Y a pas de deuxième gendre.

Y a même pas de dictateur.

Tout le parc est à moi et je suis seul !

 

J'ai fait sept fois la montagne russe et je ne me suis arrêté que grâce à la sécurité qui bloque tout au premier vomi.

 

Putain, tout seul !

 

La guimauve… j'ai mis le doigt dedans.

Puis la main. Puis le bras. Et c'est la première fois que mon bras - mon propre bras - m'a fait envie, comme ça : je l'ai sucé tout entier et j'en suis malade.

 

Putain, tout seul !

 

Oooh, un petit lapin ! Un petit lapin qui a perdu son troupeau.

J'suis pas si seul que ça, finalement.

Un vrai lapin avec la queue, les oreilles, les poils. Prêt à se reproduire. Enfin, j'espère pour lui, sinon, quel autre espoir que celui de terminer en civet pour décomposeurs ?

Oooh ! Pas farouche la bête. Viens donc là, mon minou. Enfin… mon lapin.

Ah ! c'est une femelle. Qu'elle est mignonne !

Et ça vous chie dans les mains pour dire bonjour. C'est adorable !

Dis-moi lapine : ça te dirait de faire un tour de grande roue avec moi.

En fait, t'as pas le choix !

Et hop, c'est parti ! Ravissant paysage, n'est-ce pas ?

Mais... mais... t'es pas une lapine !

T'es une fée... mais oui, t'es une fée !!!

Formidable ! J'ai toujours rêvé de faire un tour de grande roue avec une fée. C'est miraculeux !

 

« Ta gueule !

- Comment ça, ma gueule ? Qu'est-ce qu'elle a, ma gueule ?

- Ta gueule et saute !

- Comment ça, ma gueule et saute. Vous n'êtes pas une gentille fée ? Vous êtes une méchante fée. J'aurais dû m'en douter. J'aurais dû voir, quand vous étiez lapine : une gentille lapine ne chie pas dans la main de son secoureur. Mais si je saute, qui va raconter notre histoire. Notre rencontre. La rencontre du gars qu'est allé tout seul à EuroDisney, avec la lapine qu'est une fée qu'est pas gentille ? Hein ! Quoi ? Vous n'en avez rien à foutre et ma gueule et saute ! Bon, je saute. Oh, mais bien sûr, suis-je bête. Tu me fais marcher : c'est une attraction grandeur réelle. Live ! Pour les visiteurs privilégiés.

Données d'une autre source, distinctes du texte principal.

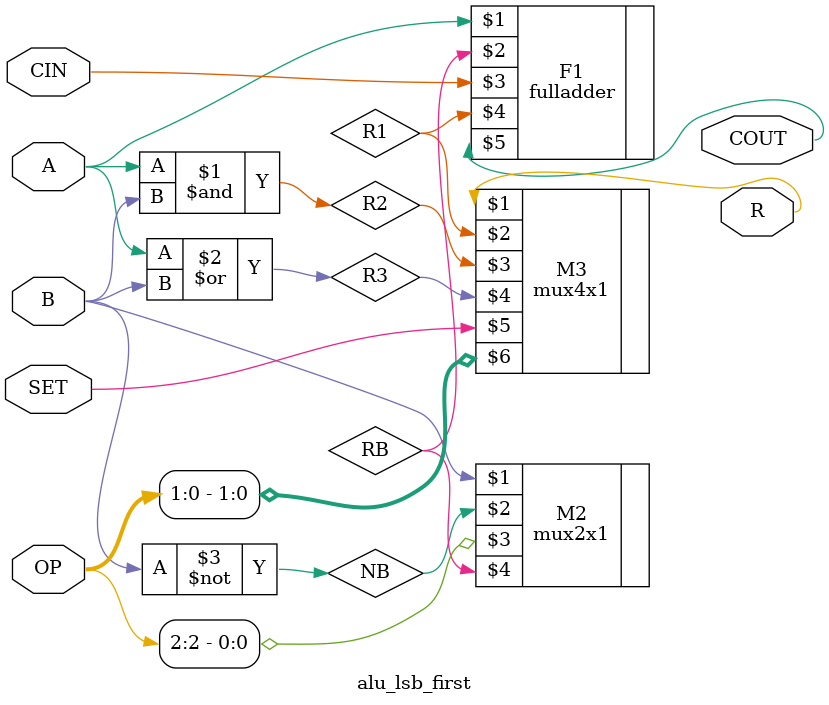
<source format=v>
module alu_lsb_first (R, COUT, A, B, CIN, OP, SET);
	output R, COUT;
	input A, B, CIN;
	input SET;  
	input [3:0] OP;
	
	wire R1, R2, R3; 
	wire NA, NB; //used for not gate
	wire RA, RB; //used for the result of the mux
	
	
	//not N1(NA, A);
	not N2(NB, B);
	
	//mux2x1 M1(A, NA, OP[2], RA);
	mux2x1 M2(B, NB, OP[2], RB);
	
	and (R2, A, B); 
	or (R3, A, B);

	fulladder F1(A, RB, CIN, R1, COUT);
	
	mux4x1 M3(R, R1, R2, R3, SET, OP[1:0]);
	
endmodule 
	
	
	
	
	
</source>
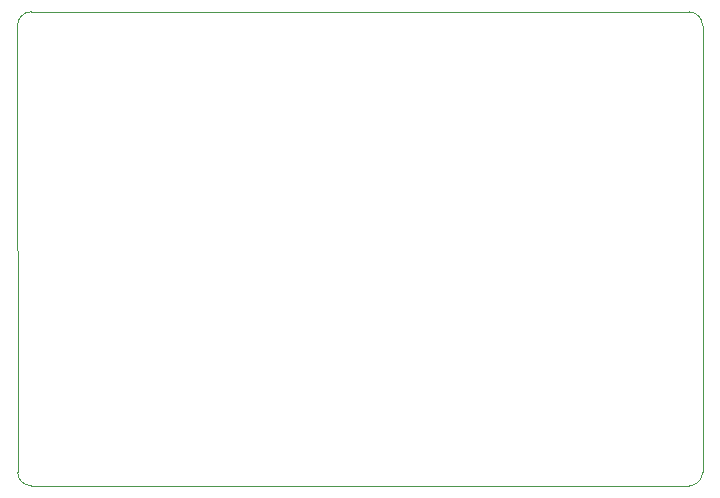
<source format=gbr>
%TF.GenerationSoftware,KiCad,Pcbnew,(5.1.2-1)-1*%
%TF.CreationDate,2020-03-21T02:44:08+05:30*%
%TF.ProjectId,Uno rev2.0,556e6f20-7265-4763-922e-302e6b696361,rev?*%
%TF.SameCoordinates,Original*%
%TF.FileFunction,Profile,NP*%
%FSLAX46Y46*%
G04 Gerber Fmt 4.6, Leading zero omitted, Abs format (unit mm)*
G04 Created by KiCad (PCBNEW (5.1.2-1)-1) date 2020-03-21 02:44:08*
%MOMM*%
%LPD*%
G04 APERTURE LIST*
%ADD10C,0.050000*%
%ADD11C,0.049987*%
G04 APERTURE END LIST*
D10*
X13657200Y-12272800D02*
X69334000Y-12284000D01*
X13657200Y-52404800D02*
X69334000Y-52416000D01*
X70502400Y-51247600D02*
X70502400Y-13452400D01*
X12490232Y-13452400D02*
X12500000Y-51247600D01*
D11*
X69334000Y-12284000D02*
G75*
G02X70502400Y-13452400I0J-1168400D01*
G01*
X70502400Y-51247600D02*
G75*
G02X69334000Y-52416000I-1168400J0D01*
G01*
X13657200Y-52404800D02*
G75*
G02X12500000Y-51247600I0J1157200D01*
G01*
X12490232Y-13452400D02*
G75*
G02X13657200Y-12272800I1179668J0D01*
G01*
M02*

</source>
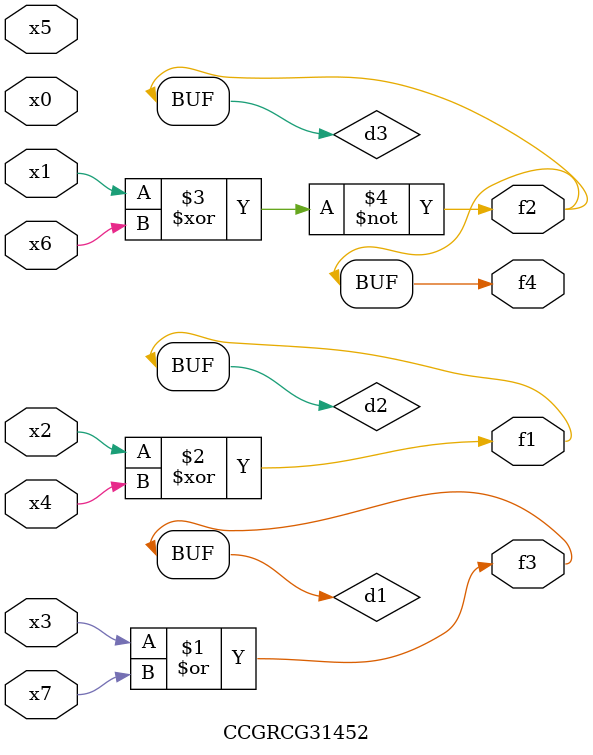
<source format=v>
module CCGRCG31452(
	input x0, x1, x2, x3, x4, x5, x6, x7,
	output f1, f2, f3, f4
);

	wire d1, d2, d3;

	or (d1, x3, x7);
	xor (d2, x2, x4);
	xnor (d3, x1, x6);
	assign f1 = d2;
	assign f2 = d3;
	assign f3 = d1;
	assign f4 = d3;
endmodule

</source>
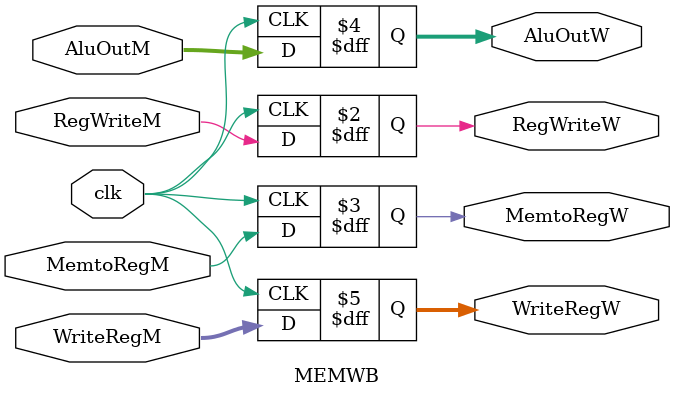
<source format=v>
module MEMWB(
				input clk,
				input RegWriteM,MemtoRegM,
//				input[31:0] MemOut,
				input [31:0] AluOutM,
				input[4:0] WriteRegM,
				output reg RegWriteW,
				output reg MemtoRegW,
//				output reg [31:0] ReadDataW,
				output reg [31:0]AluOutW,
				output reg [4:0] WriteRegW);
always @(posedge clk)
	
			begin
				RegWriteW <= RegWriteM;
				MemtoRegW <= MemtoRegM;
//				ReadDataW <= MemOut;
				AluOutW <= AluOutM;
				WriteRegW <= WriteRegM;
			end

endmodule

</source>
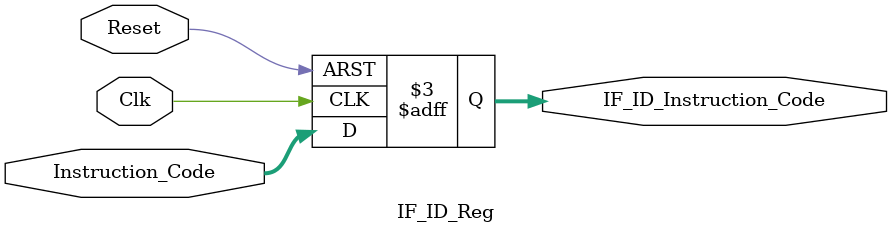
<source format=v>
`timescale 1ns / 1ps
module IF_ID_Reg(
	input Clk,
	input Reset,
	input [7:0] Instruction_Code,
	output reg [7:0] IF_ID_Instruction_Code
    );

	always@(posedge Clk, negedge Reset)
	begin
		if (Reset==0) IF_ID_Instruction_Code <= 0;
		
		else IF_ID_Instruction_Code <= Instruction_Code;
	end

endmodule

</source>
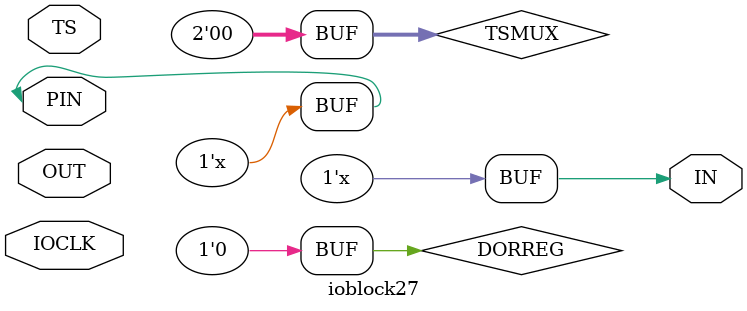
<source format=v>
module ioblock27(
	       inout  PIN,
	       input  TS,
	       input  OUT,
	       output IN,
	       input IOCLK
	       );
   
   reg 		     D;
   reg [2-1:0] 	     TSMUX;
   reg 		     DORREG;

   assign PIN = ( TSMUX == 2'b00 ) ? 1'bz : (( TSMUX == 2'b01 && TS == 1'b1 ) ? OUT : (( TSMUX == 2'b01 && TS == 1'b0 ) ? 1'bz : OUT));
   assign IN  = ( DORREG == 1'b0 ) ? PIN  : D;
   
   initial
     begin
	D=1'b0;
	TSMUX=2'b00;
	DORREG=1'b0;
     end
   
   always @(posedge IOCLK) D=PIN;
   
endmodule       

</source>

Que tu es taquine, ex lapine !

Et tellement live et privilégié que… ma gueule et saute.

Bon, je saute.

Une chance que je n'ai pas eu à payer ma place. Ca aurait fait cher le Paradis.

Ma gueule ? Bon, je saute, je saute. »

 

Et je tombe, je tombe...

 

Tiens un papillon !

Dis-donc, papillon : t'aurais pas dans l'idée de te transformer en bon génie, par hasard ?

Non ! Pas en génie… mais en... Peter Pan.

Quand... je veux ?

Bah disons, par exemple, avant que je ne m'écrase...

 

Tiens, dépose-moi là, juste après la sortie.

 

Tu veux que je te dise, Peter Pan : finalement, c'est pas si mal les chocolats industriels, comme cadeau de belle-mère.